The International Monetary Fund (IMF) is now forecasting a stronger recovery for the world economy.
In its latest report, World Economic Outlook: Managing Divergent Recoveries, the IMF forecasts that global GBP will climb by six per cent in 2021, suggesting a rebound from 2020, when GDP fell by 3.3 per cent globally.
In its previous report, it had predicted the global economy to climb by 5.5 per cent in 2021.
However, whilst the IMF expects global GDP to rebound to its pre-COVID levels in 2021, it forecasts that this will not be the case in the Euro Area, where GDP declined by 6.6 per cent in 2020 and is only expected to climb 4.4 per cent in 2021, before reaching its pre-COVID levels in 2022, where the IMF expects a 3.8 per cent increase.
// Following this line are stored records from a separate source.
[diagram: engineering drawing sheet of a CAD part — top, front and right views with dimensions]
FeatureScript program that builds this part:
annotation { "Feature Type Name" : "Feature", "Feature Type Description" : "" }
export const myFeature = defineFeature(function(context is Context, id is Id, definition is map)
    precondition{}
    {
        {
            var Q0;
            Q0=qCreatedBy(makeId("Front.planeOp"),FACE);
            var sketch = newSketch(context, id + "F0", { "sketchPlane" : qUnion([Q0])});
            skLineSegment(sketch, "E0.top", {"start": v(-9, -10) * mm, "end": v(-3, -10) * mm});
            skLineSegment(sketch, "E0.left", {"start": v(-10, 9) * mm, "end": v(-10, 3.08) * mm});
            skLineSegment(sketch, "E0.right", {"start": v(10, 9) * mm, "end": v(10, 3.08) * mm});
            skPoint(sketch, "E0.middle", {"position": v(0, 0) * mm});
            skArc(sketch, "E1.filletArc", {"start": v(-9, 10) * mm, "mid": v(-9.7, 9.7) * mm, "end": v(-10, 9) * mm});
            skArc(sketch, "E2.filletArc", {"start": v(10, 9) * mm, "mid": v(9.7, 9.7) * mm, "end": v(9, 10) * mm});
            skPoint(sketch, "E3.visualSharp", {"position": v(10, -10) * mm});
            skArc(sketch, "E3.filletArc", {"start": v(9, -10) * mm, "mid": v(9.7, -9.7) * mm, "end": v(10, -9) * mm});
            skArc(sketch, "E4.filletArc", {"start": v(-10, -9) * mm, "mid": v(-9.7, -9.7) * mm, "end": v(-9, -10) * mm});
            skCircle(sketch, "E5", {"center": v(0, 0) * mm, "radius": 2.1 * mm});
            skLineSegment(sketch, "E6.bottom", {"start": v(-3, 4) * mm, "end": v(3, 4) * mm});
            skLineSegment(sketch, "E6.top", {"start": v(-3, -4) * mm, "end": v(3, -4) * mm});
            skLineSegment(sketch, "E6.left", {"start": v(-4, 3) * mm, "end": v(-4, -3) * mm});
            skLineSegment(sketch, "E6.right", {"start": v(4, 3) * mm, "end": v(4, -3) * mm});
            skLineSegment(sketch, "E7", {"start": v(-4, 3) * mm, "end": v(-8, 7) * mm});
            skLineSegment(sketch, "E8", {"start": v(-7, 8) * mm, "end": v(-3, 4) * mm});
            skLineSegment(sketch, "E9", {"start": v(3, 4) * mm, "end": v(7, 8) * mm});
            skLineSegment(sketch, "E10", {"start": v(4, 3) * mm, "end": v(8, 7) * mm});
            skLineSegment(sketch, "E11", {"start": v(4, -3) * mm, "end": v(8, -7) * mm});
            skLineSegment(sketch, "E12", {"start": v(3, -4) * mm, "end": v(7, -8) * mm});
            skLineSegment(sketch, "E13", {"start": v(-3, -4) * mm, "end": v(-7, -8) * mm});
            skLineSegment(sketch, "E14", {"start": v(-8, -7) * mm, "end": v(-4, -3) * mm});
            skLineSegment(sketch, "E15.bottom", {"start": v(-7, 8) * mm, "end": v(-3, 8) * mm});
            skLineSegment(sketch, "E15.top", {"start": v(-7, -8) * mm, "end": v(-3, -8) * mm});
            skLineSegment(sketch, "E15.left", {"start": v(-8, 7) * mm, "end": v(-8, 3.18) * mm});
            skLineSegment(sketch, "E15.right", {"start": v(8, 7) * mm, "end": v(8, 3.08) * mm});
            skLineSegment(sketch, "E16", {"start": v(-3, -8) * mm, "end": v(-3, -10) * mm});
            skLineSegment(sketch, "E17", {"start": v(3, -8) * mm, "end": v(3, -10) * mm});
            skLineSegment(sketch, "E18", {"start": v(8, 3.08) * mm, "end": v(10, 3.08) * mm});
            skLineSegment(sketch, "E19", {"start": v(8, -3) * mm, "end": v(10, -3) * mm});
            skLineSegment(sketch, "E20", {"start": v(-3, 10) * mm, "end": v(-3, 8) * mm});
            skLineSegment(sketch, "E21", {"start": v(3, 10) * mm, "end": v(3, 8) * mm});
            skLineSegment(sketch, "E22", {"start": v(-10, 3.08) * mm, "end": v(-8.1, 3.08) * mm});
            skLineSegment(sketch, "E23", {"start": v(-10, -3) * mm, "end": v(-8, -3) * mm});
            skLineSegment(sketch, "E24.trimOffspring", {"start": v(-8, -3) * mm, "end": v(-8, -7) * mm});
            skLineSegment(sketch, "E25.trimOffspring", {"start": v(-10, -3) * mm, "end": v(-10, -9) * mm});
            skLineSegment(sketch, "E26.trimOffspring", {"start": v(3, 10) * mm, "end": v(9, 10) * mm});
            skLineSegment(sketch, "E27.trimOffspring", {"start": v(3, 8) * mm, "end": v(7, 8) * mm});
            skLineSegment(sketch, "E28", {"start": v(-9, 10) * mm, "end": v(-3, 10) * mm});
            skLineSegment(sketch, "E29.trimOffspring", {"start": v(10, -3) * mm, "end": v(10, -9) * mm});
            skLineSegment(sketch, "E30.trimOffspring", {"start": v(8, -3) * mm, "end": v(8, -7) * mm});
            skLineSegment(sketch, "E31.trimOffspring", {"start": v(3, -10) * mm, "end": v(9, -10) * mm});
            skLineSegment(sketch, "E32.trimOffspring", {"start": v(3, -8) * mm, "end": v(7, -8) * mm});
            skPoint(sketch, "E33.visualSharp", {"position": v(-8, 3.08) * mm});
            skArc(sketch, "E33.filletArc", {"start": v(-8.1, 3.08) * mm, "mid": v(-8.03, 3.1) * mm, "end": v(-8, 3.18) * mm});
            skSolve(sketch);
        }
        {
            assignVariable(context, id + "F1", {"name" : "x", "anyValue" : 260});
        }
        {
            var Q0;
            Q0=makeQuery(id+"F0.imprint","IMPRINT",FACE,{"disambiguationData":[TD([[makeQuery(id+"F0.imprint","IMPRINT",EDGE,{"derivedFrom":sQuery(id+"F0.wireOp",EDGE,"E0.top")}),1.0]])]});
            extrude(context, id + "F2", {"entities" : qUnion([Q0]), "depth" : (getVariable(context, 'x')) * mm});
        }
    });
On the other hand, the US economy is expected to grow by 6.4 per cent in 2021, after falling 3.5 per cent in 2020.
Emerging markets and developing economies are expected to lead the global economy, with economies in this category set to increase by 6.7 per cent in 2021, after falling 2.2 per cent in 2020.
In a blog accompanying the forecasts, the IMF’s chief economist Gita Gopinath says a way out of the health and economic crisis is increasingly visible. She predicts that vaccinations are likely to power recoveries in many countries during 2021.
However, she warned that economic recoveries are diverging. Countries with slower vaccine rollouts, more limited support and those which are more reliant on tourism are likely to do less well, she says.
Additionally, the report says that gains in poverty reduction have been reversed. People counted as extremely poor are expected to have increased by 95 million during 2020, as the number of people who are undernourished has increased by 80 million, the report says.
Comparing the impact of COVID to the 2008-2009 global financial crisis, the IMF predicts, “although medium-term losses for the global economy are expected to be smaller than in the aftermath of the global financial crisis, the cross-country pattern of damages is, however, likely to be different this time”.
Low-income countries and emerging markets are expected to suffer more compared to the fallout from the earlier crisis “when advanced economies were harder hit”.